[Auszug]
GZ 03 2025 Ottobahn1 Grafik Ottobahn

Das Gondelsystem der Ottobahn. Graphik: Ottobahn

Die Vorteile des Gondelsystems auf den Schienen-Hochtrassen wären, sollte diese im Rahmen der IBA umgesetzt werden, für die angeschlossenen Gemeinden Bergkirchen, Gröbenzell, Karlsfeld, Maisach, Odelzhausen, Pfaffenhofen an der Glonn und Sulzemoos vielfältig: Die Gondeln sind mit Solarzellen ausgestattet, die den Elektromotor antreiben. Des Weiteren kann das Schienennetz begrünt werden und ist nach geringer Bauzeit betriebsfähig. Außerdem beruht das Konzept auf einem on-demand-Verkehr. Die Fahrgastgondel kann vom ÖPNV-Nutzer mittels des Smartphones entlang des Schienennetzes bestellt werden. Des Weiteren weist die Ottobahn einen weiteren Vorteil auf: Es sind keine großen Bahnhöfe nötig, weil die Kabinen an beliebiger Stelle aus fünf Meter Höhe auf den Boden gesenkt werden können.

[Vorliegende Daten]
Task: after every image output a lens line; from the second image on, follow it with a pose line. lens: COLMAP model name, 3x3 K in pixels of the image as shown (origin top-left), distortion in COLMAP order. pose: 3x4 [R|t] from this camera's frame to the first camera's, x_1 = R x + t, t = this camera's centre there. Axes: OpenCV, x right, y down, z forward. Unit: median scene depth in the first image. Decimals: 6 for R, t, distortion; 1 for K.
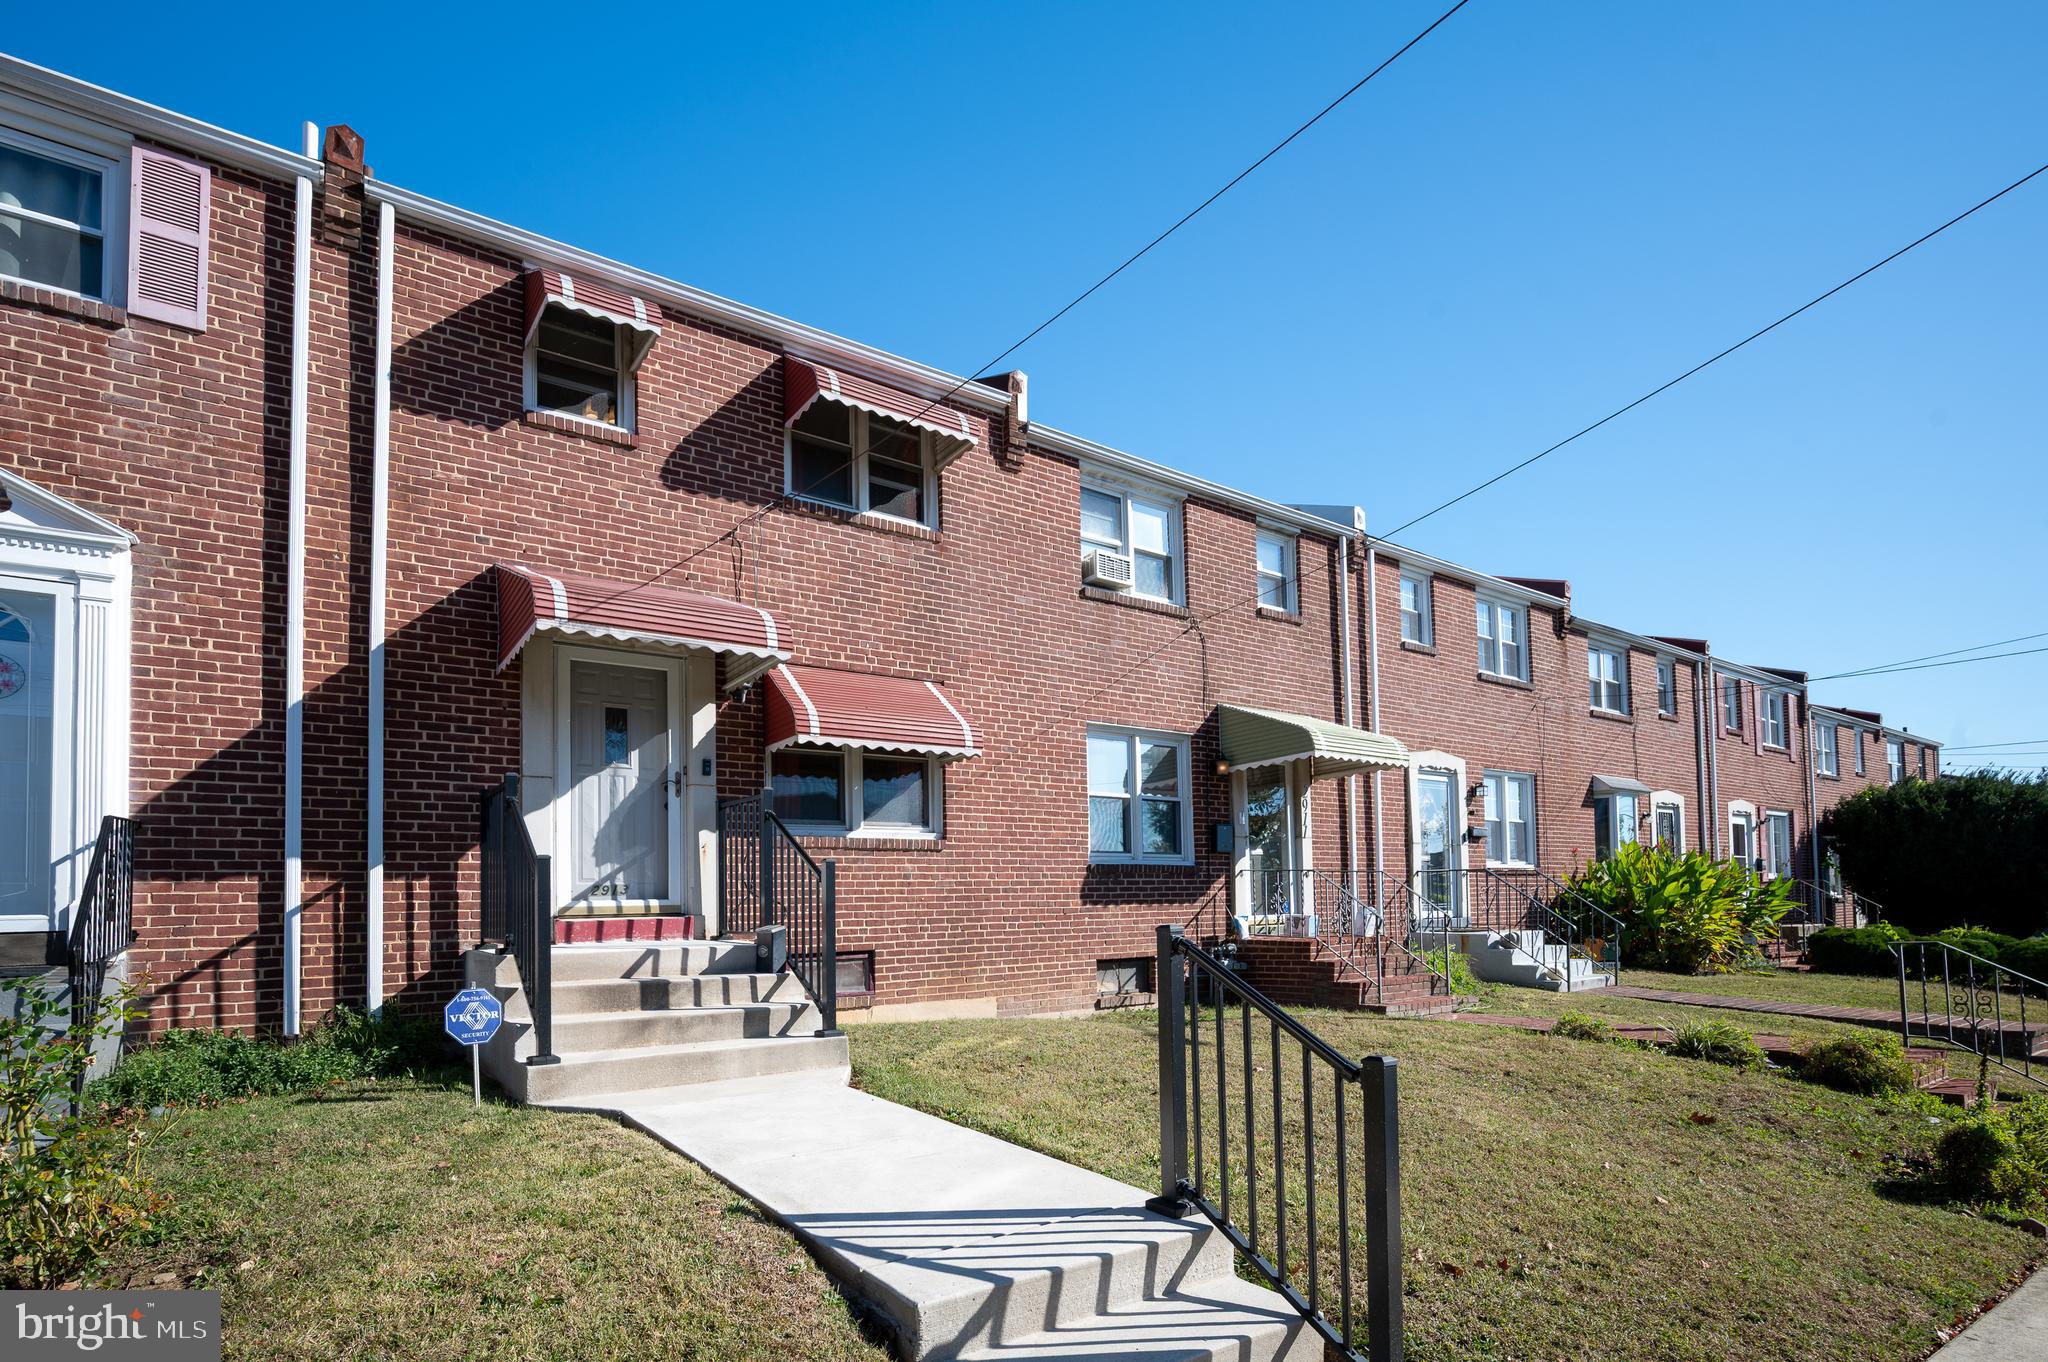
lens RADIAL K [[923.2, 0, 963.5], [0, 923.2, 845.2], [0, 0, 1]] dist [0.002175, -0.000920]
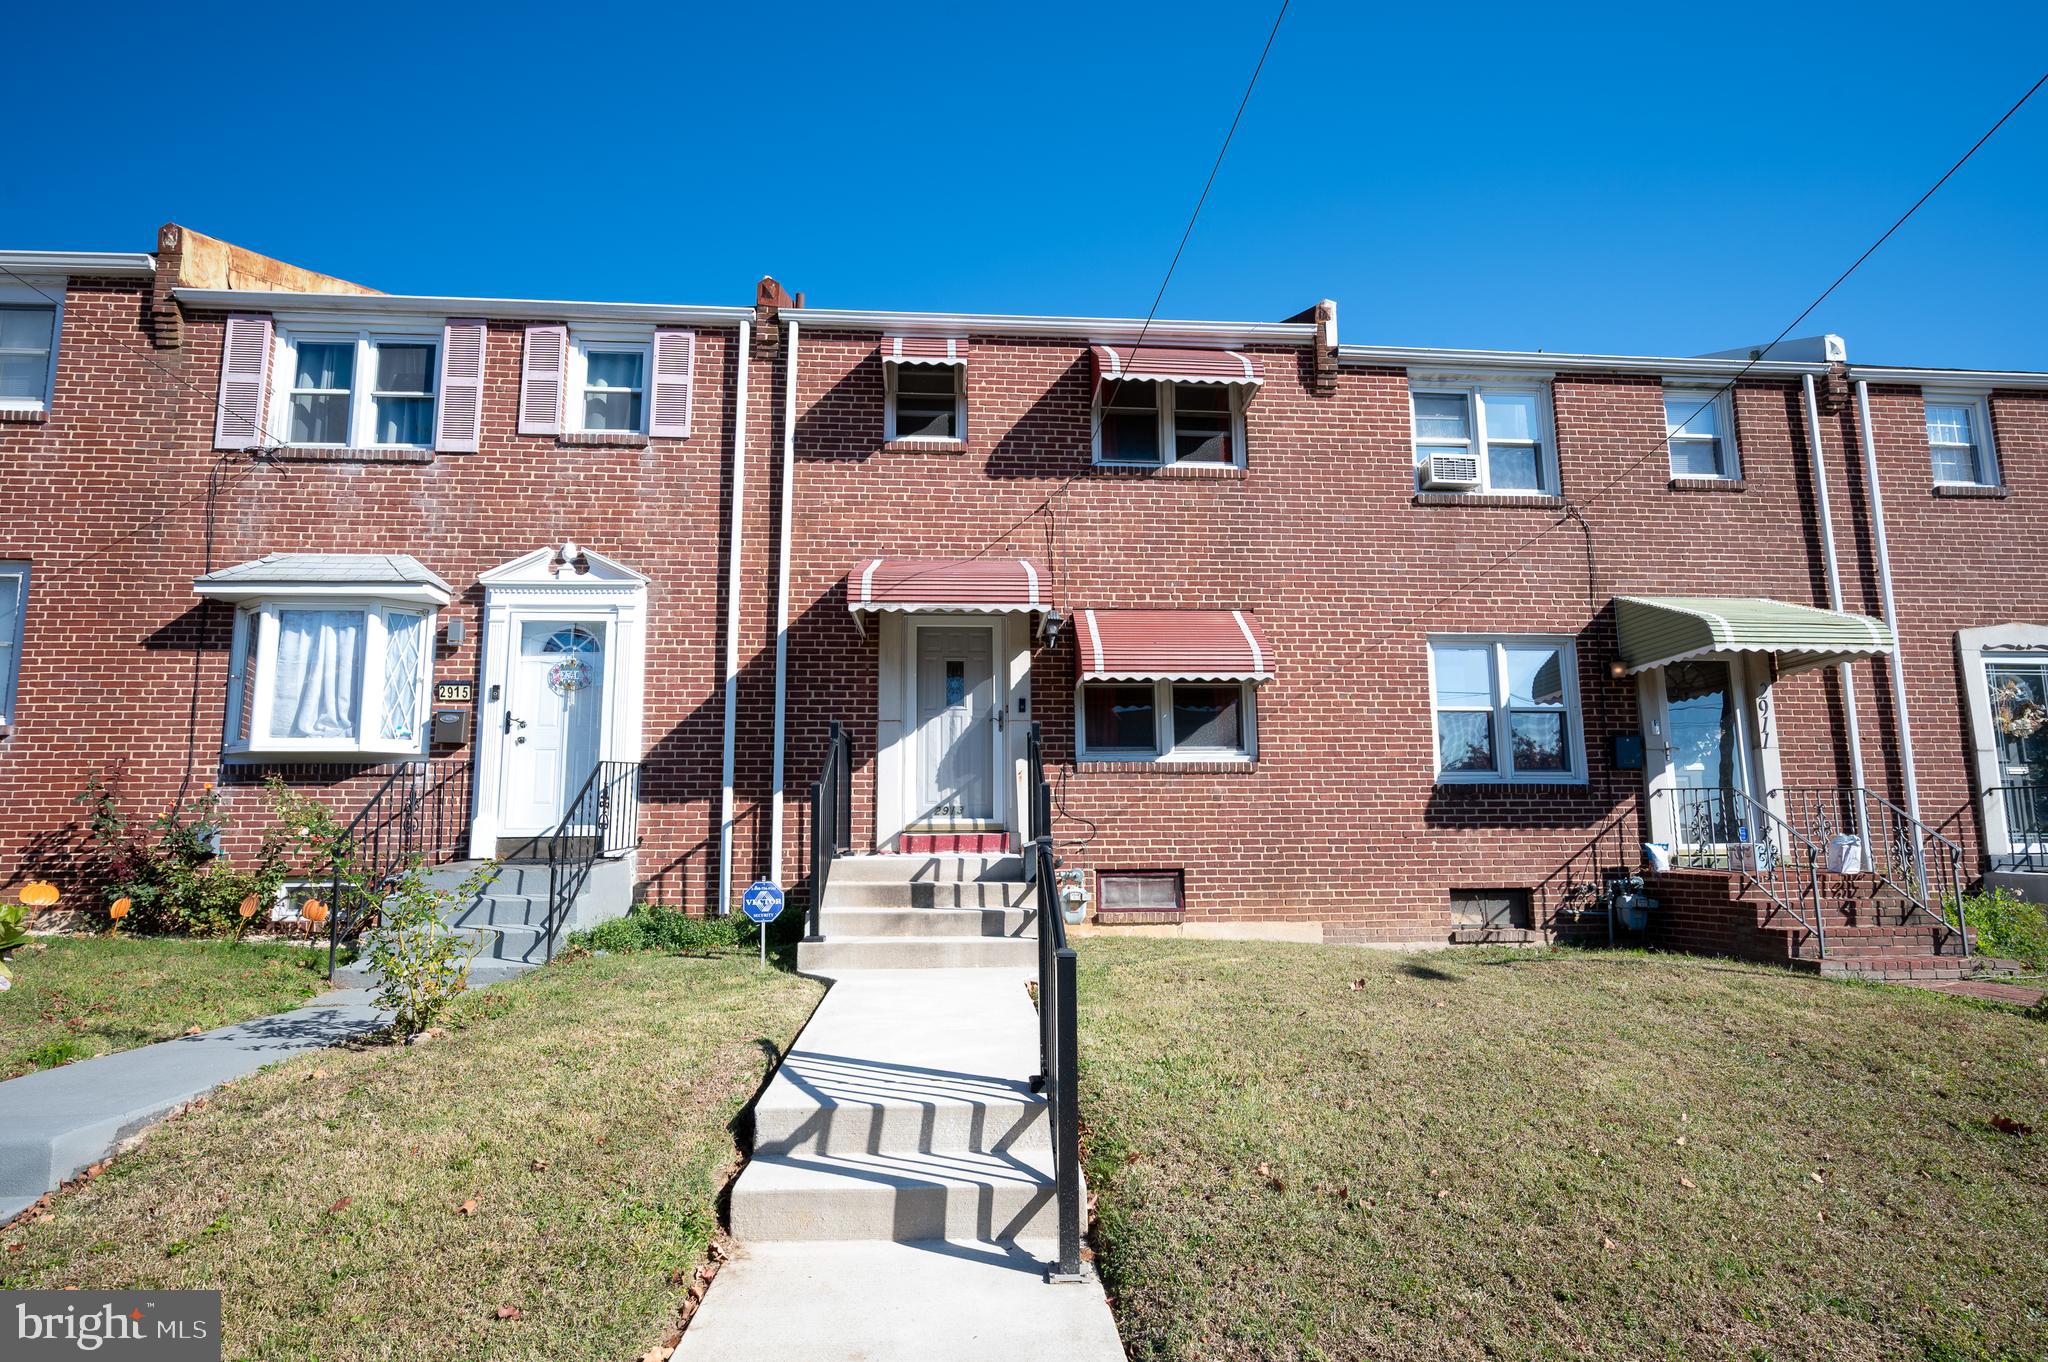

[Aufgabe]
Prüfe, ob die folgenden Aussagen mit dem Auszug über das Gondelsystem der Ottobahn übereinstimmen, und antworte jeweils mit Ja oder Nein samt den entscheidenden Worten aus dem Auszug als wörtlichem Zitat. (a) Für die Ottobahn werden große Bahnhöfe benötigt. (b) Die Fahrgastgondel lässt sich per Smartphone bestellen. (c) Die Kabinen werden aus zehn Meter Höhe auf den Boden gesenkt.

[Deine Lösung]
(a) Nein: „Es sind keine großen Bahnhöfe nötig“
(b) Ja: „Die Fahrgastgondel kann vom ÖPNV-Nutzer mittels des Smartphones entlang des Schienennetzes bestellt werden.“
(c) Nein: „aus fünf Meter Höhe auf den Boden gesenkt werden können“